Bild: Der Schweizer Aletschgletscher schmilzt ab
Brig/Zürich taz | Anfang Oktober erlebten die Schweiz und ihr Bergtourismus
eine traurige Premiere – die allerdings zu einer für die Grüne Partei
erfreulichen Premiere bei den Parlamentswahlen am kommenden Sonntag
beitragen könnte. Die Luftseilbahn vom nordöstlich von Brig im Rhonetal
gelegenen Fiescheralp auf das 2.900 Meter hohe Eggishorn musste zum ersten
Mal seit ihrer Inbetriebnahme 1967 stillgelegt werden.
Der berühmteste Aussichtspunkt des Oberwallis, jährlich Ziel von
Hunderttausenden TouristInnen, bietet einen fantastischen Ausblick auf den
Aletschgletscher und die umliegenden Schweizer Alpen. Doch der Gletscher
schmilzt wegen des Klimawandels. [1][Und in der Folge taut auch der
Permafrost]. Das führte jetzt zu messbaren Absenkungen des Bodens unter der
Bergstation der Luftseilbahn.
Deswegen wurde nun eine Baugrube ausgehoben, um die Leitungen im Erdreich
freizulegen und um an das Fundament der Bergstation zu gelangen. Danach
soll ein Betonriegel gegossen werden, um das Fundament zusätzlich zu
stützen und weitere Absenkungen des Terrains zu verhindern.
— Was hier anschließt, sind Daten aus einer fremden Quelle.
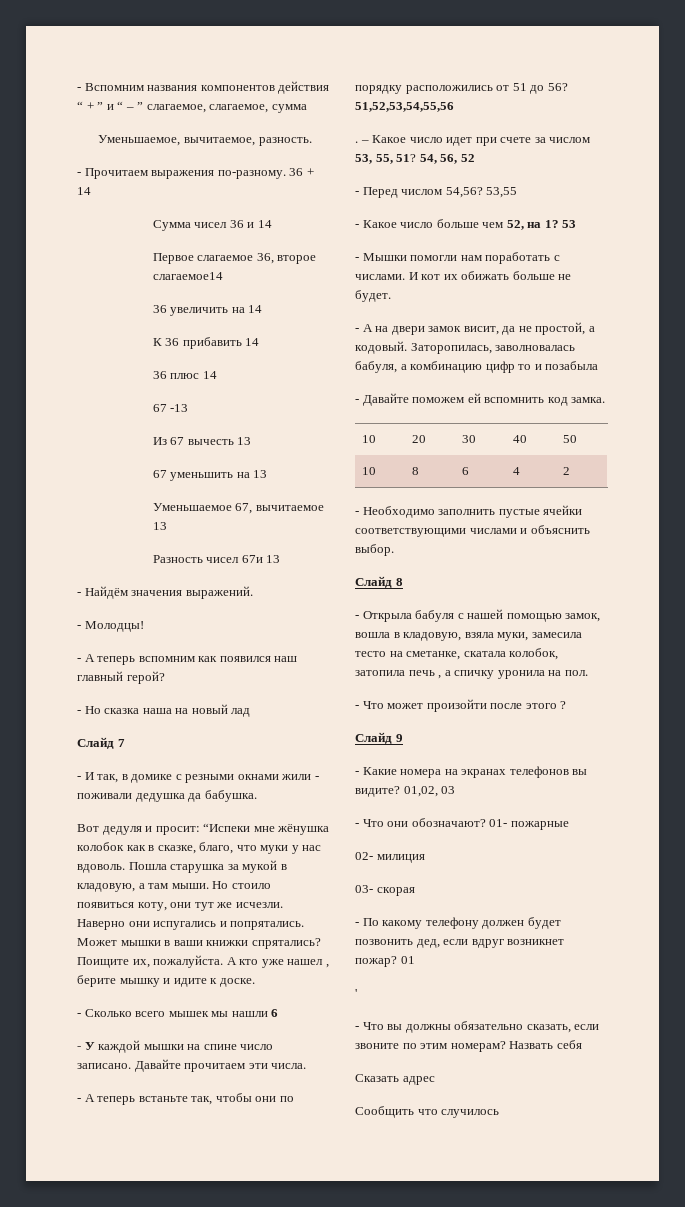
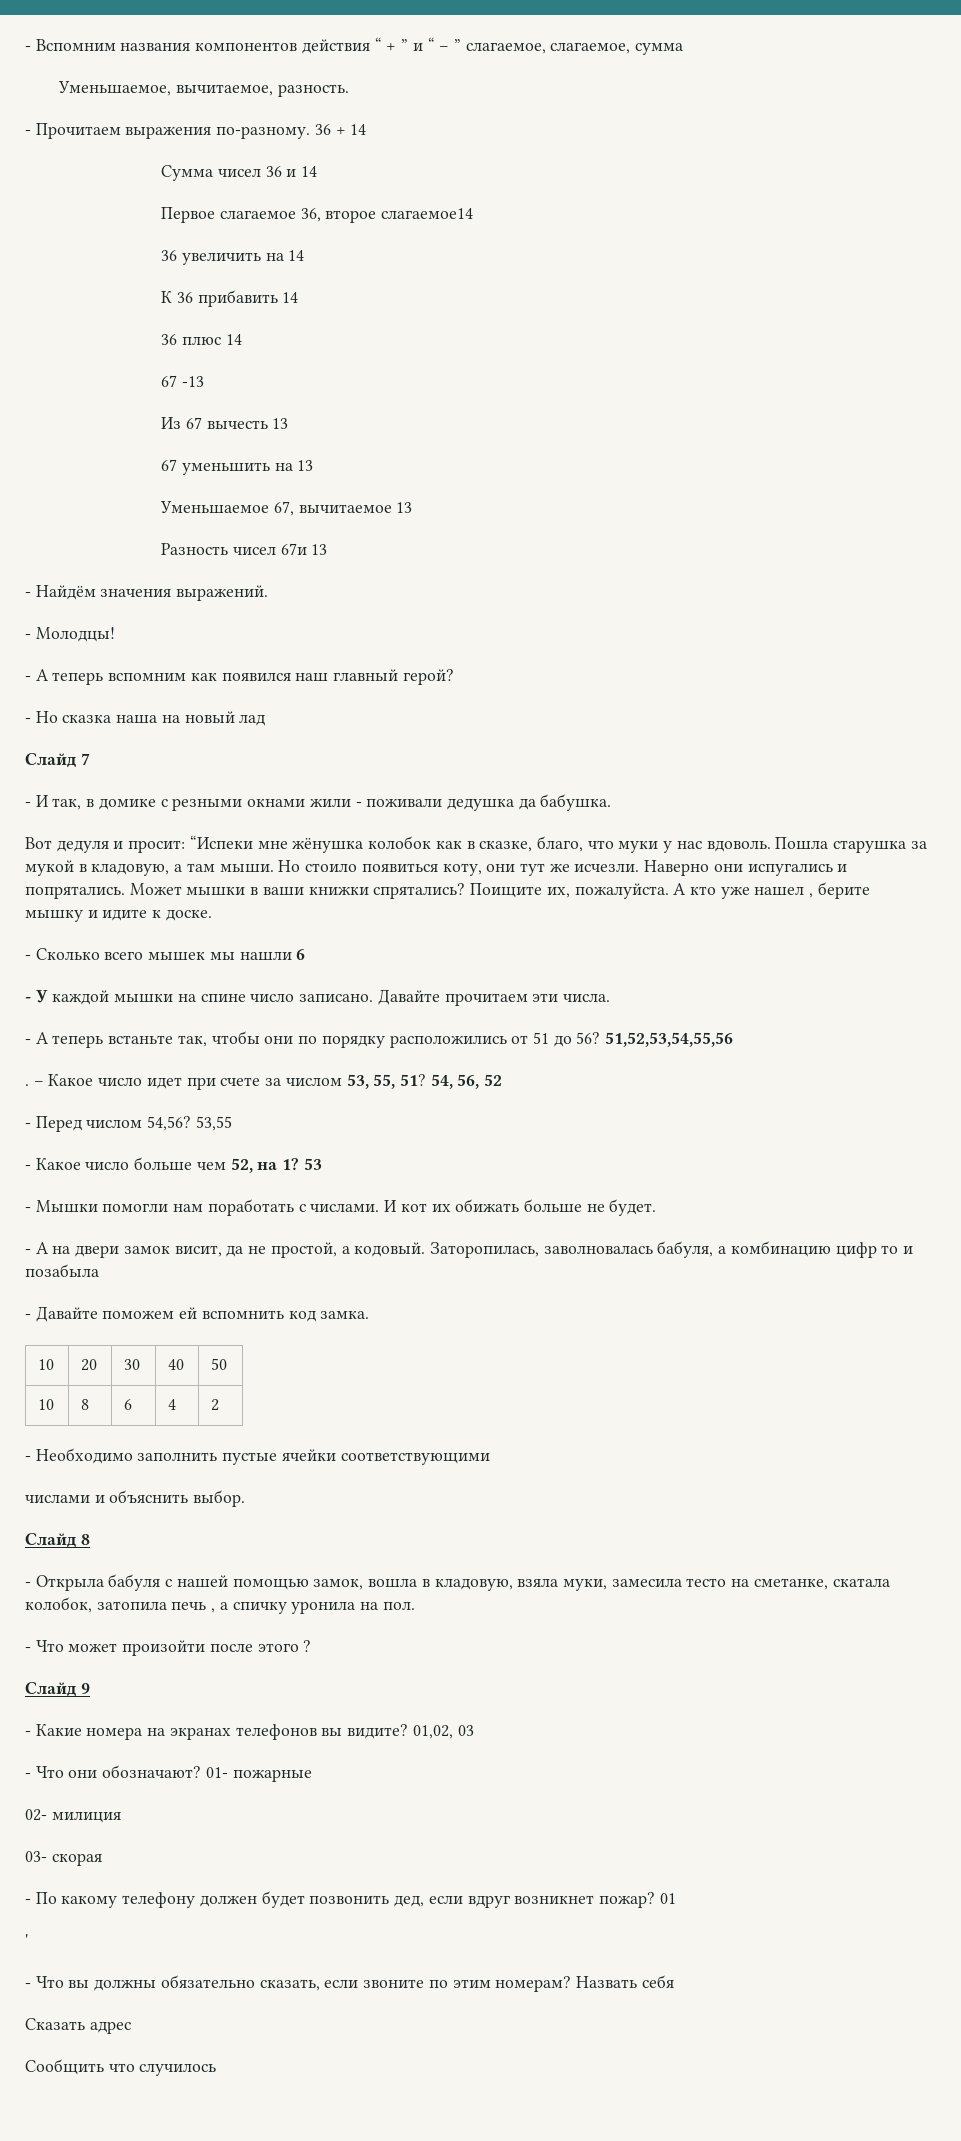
(466, 532) none -> (490, 1458) //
„Es gibt hier keine ungeheuren Bewegungen“, versuchte Mathias Lorenz,
Betriebsleiter der Aletsch Bahnen AG, einige Tage nach der Stilllegung zu
beruhigen. Bis mindestens 7. Dezember bleibt die Luftseilbahn gesperrt.
## Grüne haben bei kantonalen Wahlen bereits zugelegt
Der Vorgang ist Wasser auf die Mühlen der Grünen. Bereits laut der letzten,
noch vor Schließung der Luftseilbahn durchgeführten Umfrage wird sie bei
den Wahlen am Sonntag mit mindestens 3,5 Prozent die größten Zugewinne
erzielen, vor den wirtschaftsnäheren Grünliberalen mit etwa 2,5 Prozent. Im
Kanton Wallis, wo bislang die Christliche Volkspartei (CVP) mit Abstand die
stärkste politische Kraft ist vor der rechtsnationalen Schweizer
Volkspartei (SVP),den Freisinnigen (FDP) und den Sozialdemokraten (SP),
werden die Grünen voraussichtlich sogar erstmals einen Nationalratssitz
gewinnen.
Seit Jahren engagieren sich die Grünen mit dem ökologischen Verkehrsclub
der Schweiz (VCS) für weitreichende, verbindliche Klimaschutzmaßnahmen.
Dabei scheuen sie trotz massiver Hetze besonders durch die SVP und ihre
Medien nie zurück vor Forderungen nach unpopulären Maßnahmen wie einer
spürbaren CO2-Steuer.
Diese konsequente Haltung hat den Grünen bereits bei kantonalen und lokalen
Wahlen der letzten zwei Jahre deutliche Zugewinne beschert. Am Sonntag
werden die Grünen vielleicht sogar die CVP überrunden und dann erstmals die
viertstärkste Fraktion im 200 Sitze starken Nationalrat stellen – nach SVP,
SP und FDP. Dann könnten die Grünen Anspruch erheben auf den bisherigen
Sitz der CVP im Bundesrat, der siebenköpfigen Schweizer Regierung.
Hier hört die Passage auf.